Неужели она серьезно надеется, что он позволит ей остаться и сделать эту работу? Сама мысль о том, что его вино будет судить Грейс, была для него неприемлема! Но ее работодатель, Элиас, был не только одним из самых уважаемых специалистов в виноделии, он был самым крупным дистрибьютером в Европе. Он был нужен Начо. Но у Грейс не было ни опыта, ни достаточно мудрости для этой работы. Как она могла заменить Элиаса, который всю свою сознательную жизнь посвятил вину?
— Я знаю, о чем ты думаешь, — продолжала Грейс. — И понимаю причины, по которым ты хочешь, чтобы я уехала. Я еще раз приношу свои извинения за то, что я не соответствую твоим представлениям об идеальном сомелье, но ты должен знать, что я отношусь к своей работе очень серьезно и хорошо в ней разбираюсь, — поэтому Элиас доверил мне сделать эту работу. Может, сначала посмотришь на меня в действии, а уже потом отправишь домой?
Неужели он настолько предсказуем? А насчет того, чтобы увидеть Грейс за работой…
Ее собака остановилась, когда они подошли к белому забору, ограждавшему гостевой коттедж.
— Спасибо, что проводил нас. Дальше мы справимся сами.
«Она что, прогоняет меня? — Его взгляд потяжелел. — А если я еще не собираюсь уходить?»
Он увидел, как Грейс ощупывает кончиками пальцев забор, чтобы найти вход. Ее независимость и ее уязвимость глубоко тронули Начо. При мысли о том, что она постоянно окружена сплошной темнотой, дрожь пробежала по его спине. Ему захотелось оберегать и защищать ее…
— Увидимся позже, Начо, — небрежно попрощалась она.
— До встречи, — бросил он.
Он открыл перед ней входную дверь. Хотя они разговаривали всю дорогу, у него осталось много вопросов. Как долго она болела? Она теряла зрение постепенно или ослепла сразу? Давно ли у нее собака? Может ли она видеть хоть что-нибудь: слабые очертания, свет?

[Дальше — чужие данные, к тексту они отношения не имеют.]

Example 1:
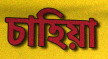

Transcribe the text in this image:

চাহিয়া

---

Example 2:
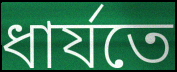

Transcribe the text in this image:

ধার্যতে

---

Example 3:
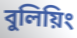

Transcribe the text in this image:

বুলিয়িং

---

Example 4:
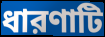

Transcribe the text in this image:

ধারণাটি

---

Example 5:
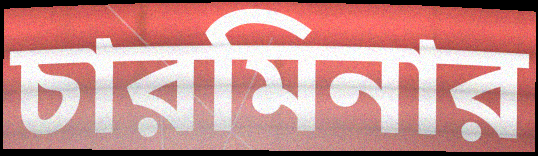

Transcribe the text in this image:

চারমিনার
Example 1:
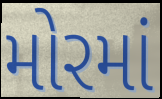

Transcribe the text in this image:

મોરમાં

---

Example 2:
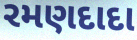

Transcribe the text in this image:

રમણદાદા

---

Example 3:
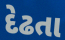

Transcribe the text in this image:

દેઢતા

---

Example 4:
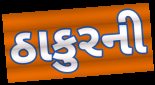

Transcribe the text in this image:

ઠાકુરની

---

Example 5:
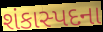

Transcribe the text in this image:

શંકાસ્પદના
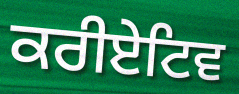
ਕਰੀਏਟਿਵ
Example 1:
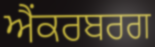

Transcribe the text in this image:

ਐਂਕਰਬਰਗ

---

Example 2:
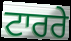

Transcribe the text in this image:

ਟਾਰਰੇ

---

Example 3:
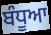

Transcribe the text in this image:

ਬੰਧੂਆ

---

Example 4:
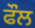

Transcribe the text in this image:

ਫੌਲ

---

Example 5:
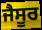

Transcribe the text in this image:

ਜੈਸੂਰ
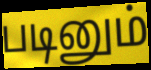
படினும்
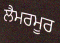
ਲੈਮਰਮੂਰ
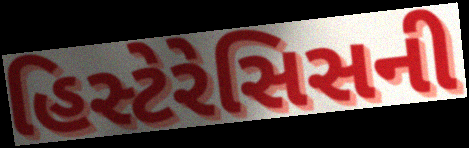
હિસ્ટેરેસિસની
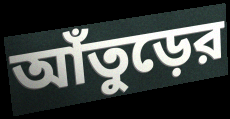
আঁতুড়ের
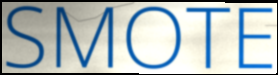
SMOTE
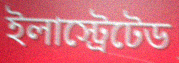
ইলাস্ট্রেটেড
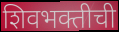
शिवभक्तीची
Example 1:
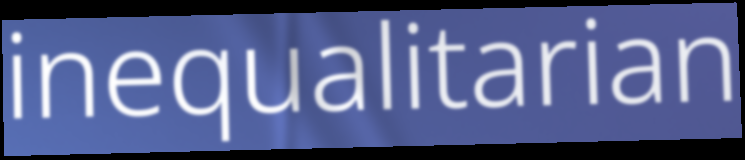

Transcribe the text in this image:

inequalitarian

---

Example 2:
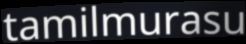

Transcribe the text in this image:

tamilmurasu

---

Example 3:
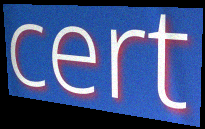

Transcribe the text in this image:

cert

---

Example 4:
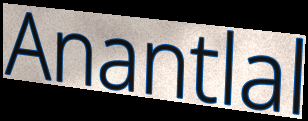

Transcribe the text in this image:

Anantlal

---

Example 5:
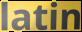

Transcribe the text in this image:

latin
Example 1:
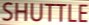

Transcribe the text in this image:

SHUTTLE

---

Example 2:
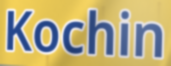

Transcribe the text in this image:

Kochin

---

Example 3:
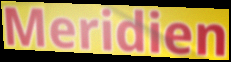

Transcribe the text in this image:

Meridien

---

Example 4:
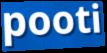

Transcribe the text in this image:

pooti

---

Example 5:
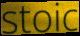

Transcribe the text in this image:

stoic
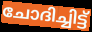
ചോദിച്ചിട്ട്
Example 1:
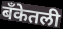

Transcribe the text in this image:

बँकेतली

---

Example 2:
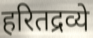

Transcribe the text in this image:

हरितद्रव्ये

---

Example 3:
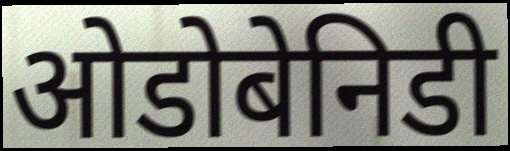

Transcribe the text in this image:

ओडोबेनिडी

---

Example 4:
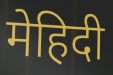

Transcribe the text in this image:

मेहिदी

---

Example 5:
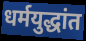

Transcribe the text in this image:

धर्मयुद्धांत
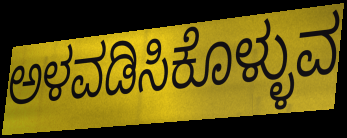
ಅಳವಡಿಸಿಕೊಳ್ಳುವ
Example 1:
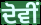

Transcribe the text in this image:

ਦੋਵੀਂ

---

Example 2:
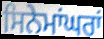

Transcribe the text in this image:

ਸਿਨੇਮਾਂਘਰਾਂ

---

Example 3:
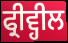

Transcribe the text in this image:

ਫ੍ਰੀਵ੍ਹੀਲ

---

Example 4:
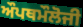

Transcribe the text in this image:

ਔਪਥਮੌਲੋਜੀ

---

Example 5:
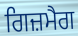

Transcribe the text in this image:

ਗਿਜ਼ਮੈਗ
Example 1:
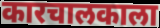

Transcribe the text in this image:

कारचालकाला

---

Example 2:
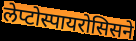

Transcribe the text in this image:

लेप्टोस्पायरोसिसने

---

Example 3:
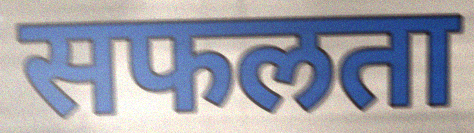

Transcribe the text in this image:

सफलता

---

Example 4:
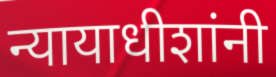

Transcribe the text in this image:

न्यायाधीशांनी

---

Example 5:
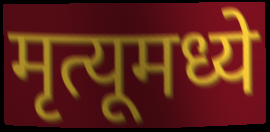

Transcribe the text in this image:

मृत्यूमध्ये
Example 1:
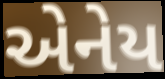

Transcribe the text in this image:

એનેય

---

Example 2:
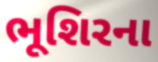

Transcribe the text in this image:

ભૂશિરના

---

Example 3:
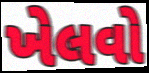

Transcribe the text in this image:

ખેલવો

— Очень любезно с твоей стороны, Начо, — сдержанно улыбнулась Грейс, прижавшись спиной к двери, чтобы не пустить его внутрь, — но в этом действительно нет никакой необходимости. Я прекрасно справлюсь сама.
— Позволь мне, пожалуйста, самому решать, что необходимо, а что нет, — властно сказал он.

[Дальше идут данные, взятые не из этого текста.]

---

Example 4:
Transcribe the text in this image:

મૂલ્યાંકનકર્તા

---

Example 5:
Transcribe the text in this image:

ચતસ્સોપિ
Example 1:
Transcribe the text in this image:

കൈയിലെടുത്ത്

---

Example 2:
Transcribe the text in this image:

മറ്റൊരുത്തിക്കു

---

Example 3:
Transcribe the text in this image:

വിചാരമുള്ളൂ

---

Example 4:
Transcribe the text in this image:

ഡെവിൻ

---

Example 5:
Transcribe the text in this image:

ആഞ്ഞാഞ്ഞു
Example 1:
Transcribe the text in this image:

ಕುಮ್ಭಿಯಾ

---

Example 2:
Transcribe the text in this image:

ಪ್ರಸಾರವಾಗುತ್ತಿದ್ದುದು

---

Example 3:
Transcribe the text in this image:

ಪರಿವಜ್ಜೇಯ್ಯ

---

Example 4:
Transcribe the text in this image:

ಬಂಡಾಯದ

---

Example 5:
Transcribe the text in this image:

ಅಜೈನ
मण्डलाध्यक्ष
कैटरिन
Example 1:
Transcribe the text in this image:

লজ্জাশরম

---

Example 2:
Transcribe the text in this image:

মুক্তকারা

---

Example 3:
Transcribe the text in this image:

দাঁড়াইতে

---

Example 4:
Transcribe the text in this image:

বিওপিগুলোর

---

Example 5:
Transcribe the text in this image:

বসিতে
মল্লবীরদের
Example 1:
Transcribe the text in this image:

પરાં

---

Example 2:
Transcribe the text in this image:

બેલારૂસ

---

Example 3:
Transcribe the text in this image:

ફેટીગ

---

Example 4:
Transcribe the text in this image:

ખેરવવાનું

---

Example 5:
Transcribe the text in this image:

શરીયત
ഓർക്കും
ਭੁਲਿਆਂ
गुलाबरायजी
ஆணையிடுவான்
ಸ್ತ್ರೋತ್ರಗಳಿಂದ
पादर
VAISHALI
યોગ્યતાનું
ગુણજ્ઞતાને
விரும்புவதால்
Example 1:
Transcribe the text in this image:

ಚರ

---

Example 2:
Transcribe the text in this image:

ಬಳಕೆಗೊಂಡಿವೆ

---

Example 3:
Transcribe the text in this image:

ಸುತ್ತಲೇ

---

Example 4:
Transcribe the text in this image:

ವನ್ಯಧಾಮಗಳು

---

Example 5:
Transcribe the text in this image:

Он никогда никому не подчинялся. Он играл только главную роль, так было всегда, и так будет и впредь.
— До свидания, Начо.
Прежде чем он понял, что происходит, Грейс проскользнула мимо него и закрыла дверь.
Значит, он больше ей не нужен? Что ж, прекрасно! Он должен быть доволен.
Но он не был рад.
Начо снова оседлал коня и, пришпорив его, поскакал прочь.
Начо все еще не остыл после небольшой перепалки с Грейс, когда вернулся в имение.
Он позвонит Элиасу и все ему откровенно объяснит. Он объяснит, что Грейс следующим же рейсом вернется домой, и если Элиас не сможет предоставить достойную замену, Начо придется искать другого эксперта для оценки его вина. Он надеялся, что Элиас сможет найти специалиста, в котором они оба будут уверены.
Он должен был знать, что в жизни не бывает все так просто.
Трус? Его никогда в жизни никто не называл трусом, не говоря уж о пожилом виноторговце.
Женоненавистник? Хорошо. Пожалуй, так его несколько раз называли.
По правде говоря, разговор с Элиасом не получился.
Начо предвзято относится к Грейс? Он посмел осуждать ее, не дав ей возможности проявить себя? У Начо предубеждения против людей с ограниченными возможностями? Или, может быть, он побоялся предоставить свои вина на суд настоящего эксперта? Должен ли Элиас начать беспокоиться? И вообще, у него нет времени на подобную ерунду!
И все это было сказано в весьма гневном тоне.
И что ответил Начо?
Он не согласился ни с одним из пунктов обвинения! Он был самым непредвзятым человеком из всех, кого знал.